The beds were alive with new shoots by spring and in the fall of 2015, Save the Bay began the task of transplanting them in the horizontal levee. All told, the effort took about two months and 5,000 volunteers. And once the transplants took off in their new home, the project was ready for testing.
“The water quality improvements have been stellar,” Oro Loma’s Warner said.
Preliminary results show that the horizontal levee removes essentially all of the nitrate from the wastewater treatment plant effluent. “Nitrogen disappears almost as soon as it comes into the system,” said David Sedlak, an environmental engineer at UC Berkeley and co-director of the Berkeley Water Center, who led the water quality testing.
The horizontal levee also removes pharmaceuticals such as carbamazepine, an anticonvulsant used to prevent seizures. “It was quite a pleasant surprise,” Sedlak said. “It’s disappearing in this wetland — the microbes growing there break it down much more effectively than microbes in the sewage treatment plant.” Bacteria in the horizontal levee come from the landscape, while those in treatment plants come from sewer pipes and people.
Currently, the microbes growing in the horizontal levee’s underground sand and gravel get their carbon from wood chips that were added when the project was built. When those wood chips are gone, roots from the native plants growing on top will provide a new carbon source.
Another benefit of the project is that it gives wildlife a place to live. “Critters are moving in,” Warner said, adding that he sees more birds and foxes than before the horizontal levee was built.
But for all the promise of the horizontal levee, getting it approved was quite a challenge. “We did this to advance the science of response to sea level rise, but existing regulations hinder our ability to respond in an environmentally-friendly manner,” Warner said. Notably, the horizontal levee was classified as artificial treatment rather than wetland restoration. “The laws are set up to protect endangered species, and don’t differentiate between a horizontal levee and a big box store,” he explained.

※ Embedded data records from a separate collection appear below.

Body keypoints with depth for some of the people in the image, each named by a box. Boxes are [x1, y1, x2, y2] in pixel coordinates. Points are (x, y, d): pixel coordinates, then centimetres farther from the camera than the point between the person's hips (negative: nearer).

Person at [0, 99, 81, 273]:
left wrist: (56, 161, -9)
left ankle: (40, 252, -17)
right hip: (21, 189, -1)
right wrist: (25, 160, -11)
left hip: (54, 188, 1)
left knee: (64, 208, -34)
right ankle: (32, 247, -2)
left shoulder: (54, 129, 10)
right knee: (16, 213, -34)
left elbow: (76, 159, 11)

This meant that the approval process took a lot of money — about a quarter of the project’s total $2 million cost — and time. “It took four years to get the permits and only six months to build,” Warner said.

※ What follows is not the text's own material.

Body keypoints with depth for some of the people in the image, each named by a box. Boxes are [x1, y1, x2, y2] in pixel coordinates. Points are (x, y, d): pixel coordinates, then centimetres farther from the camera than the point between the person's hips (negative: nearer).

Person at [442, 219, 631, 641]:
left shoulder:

Now, the horizontal levee concept is being explored for sites all around the Bay, including Novato in the North Bay, the salt pond restoration in the South Bay, and the Palo Alto Baylands Nature Preserve on the peninsula. The latter has a spot that seems ideal for a horizontal levee. “It’s near a wastewater treatment plant and there’s a pre-existing slope,” Baye said.

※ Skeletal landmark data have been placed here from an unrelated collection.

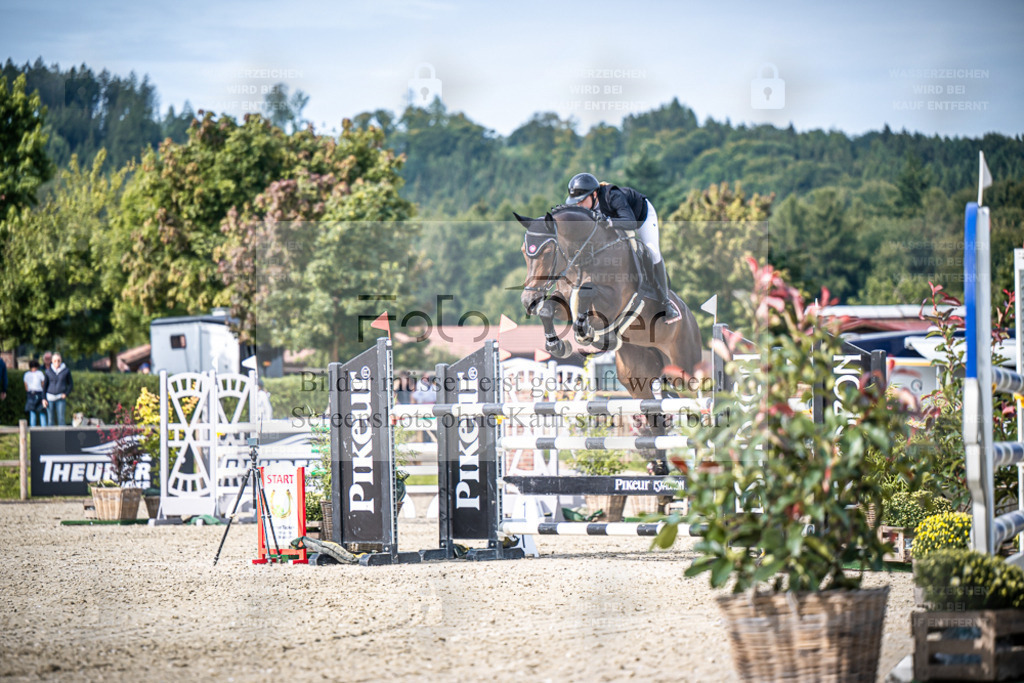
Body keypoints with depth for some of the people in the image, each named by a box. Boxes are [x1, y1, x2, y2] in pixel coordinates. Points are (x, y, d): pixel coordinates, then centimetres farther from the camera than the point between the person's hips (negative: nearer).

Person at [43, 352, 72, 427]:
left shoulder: (66, 370, 3)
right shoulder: (48, 371, 5)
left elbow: (70, 384, 10)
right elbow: (45, 385, 10)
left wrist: (66, 394, -6)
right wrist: (44, 399, 3)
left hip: (61, 398, -1)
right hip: (50, 398, 1)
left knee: (61, 419, -7)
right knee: (51, 419, 2)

While expansion is important for optimizing horizontal levees, so is making sure that they don’t get built where they don’t belong. “They need wide marshes and mudflats, not cliffs or bluffs,” Baye said. “The biggest danger is misapplication, which breeds poor results.” Just as in other parts of life, ecological fixes can become too trendy for their own good. For example, Facebook and Google were intrigued by horizontal levees, but the sites they had in mind weren’t a good fit.
Collaborating with Baye, Sedlak, and the rest of the team is one of Warner’s favorite parts of the project. “We don’t always solve problems this way — sometimes people stay in their boxes,” he said, adding, “When you do something special for the environment, it brings out the best in everyone.”
Robin Meadows covers water for the Monitor.